In December 2021, the FTC sued to block US chip supplier NVIDIA’s US$40 billion acquisition of Arm Ltd semiconductor chips. The FTC alleged that the transaction would give one of the world’s largest chip suppliers control over key computing technology and design that rival firms rely on to develop their own competing chips. The FTC also alleged that the transaction would stifle innovation in next generation technologies, including those used to power data centres and driver assistance systems in cars. In February 2022, the parties terminated the transaction.
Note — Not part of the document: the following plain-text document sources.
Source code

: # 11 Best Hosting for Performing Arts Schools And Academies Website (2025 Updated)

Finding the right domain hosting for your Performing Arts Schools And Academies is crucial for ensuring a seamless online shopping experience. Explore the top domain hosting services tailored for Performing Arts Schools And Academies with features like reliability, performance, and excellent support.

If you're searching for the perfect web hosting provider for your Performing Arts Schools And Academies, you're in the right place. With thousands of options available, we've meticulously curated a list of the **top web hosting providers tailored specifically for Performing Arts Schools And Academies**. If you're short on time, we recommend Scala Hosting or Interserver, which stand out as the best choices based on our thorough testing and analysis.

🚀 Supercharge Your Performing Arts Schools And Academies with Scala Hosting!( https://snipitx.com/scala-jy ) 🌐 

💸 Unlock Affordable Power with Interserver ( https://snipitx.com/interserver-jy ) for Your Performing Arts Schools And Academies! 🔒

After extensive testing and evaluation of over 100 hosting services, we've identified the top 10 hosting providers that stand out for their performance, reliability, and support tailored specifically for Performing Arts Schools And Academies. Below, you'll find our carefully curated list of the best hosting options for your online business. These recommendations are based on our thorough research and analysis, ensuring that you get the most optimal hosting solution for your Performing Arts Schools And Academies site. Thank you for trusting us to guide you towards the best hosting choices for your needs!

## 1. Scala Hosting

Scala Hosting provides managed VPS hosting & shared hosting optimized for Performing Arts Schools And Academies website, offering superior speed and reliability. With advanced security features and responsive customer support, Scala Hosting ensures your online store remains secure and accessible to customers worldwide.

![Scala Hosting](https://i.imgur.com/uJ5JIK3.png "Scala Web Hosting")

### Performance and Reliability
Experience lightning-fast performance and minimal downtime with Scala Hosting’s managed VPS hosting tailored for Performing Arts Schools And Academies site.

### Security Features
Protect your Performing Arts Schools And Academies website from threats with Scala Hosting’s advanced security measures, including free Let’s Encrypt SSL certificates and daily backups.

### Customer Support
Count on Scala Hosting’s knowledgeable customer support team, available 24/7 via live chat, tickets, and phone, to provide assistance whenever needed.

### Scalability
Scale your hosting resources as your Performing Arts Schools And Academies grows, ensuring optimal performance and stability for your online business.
In January 2022, the FTC sued to block Lockheed Martin’s US$4.4 billion proposed vertical acquisition of Aerojet. The FTC alleged that the transaction would allow Lockheed to control critical components that could harm rivals and would further consolidate the defence and national security markets. In its complaint, the FTC observed that the ‘[t]he US missile industry is highly concentrated up and down the supply chain’ and that ‘it has unique characteristics that make it difficult—if not impossible—for prime contractors to switch to alternate suppliers for [the input technology].’ In the upstream relevant markets, there were effectively only two competitors: Aerojet and Northrop, with Aerojet as the only independent supplier of critical components because Northrop also competed downstream against Lockheed. In the downstream relevant markets, there were only four competitors: Lockheed, Northrop, Boeing and Raytheon. In February 2022, the parties terminated the transaction.
These cases signal an appetitive for bringing vertical challenges and show that the US Antitrust Agencies will not shy away from alleging vertical theories of harm when assessing digital markets.
In addition to these cases, there have been a number of other cases brought by private litigants against tech and digital market companies. These cases may have a bearing on other tech litigation and investigations initiated by the US Antitrust Agencies, as they could influence how the authorities view relevant product markets, competitive theories of harm and effects on innovation.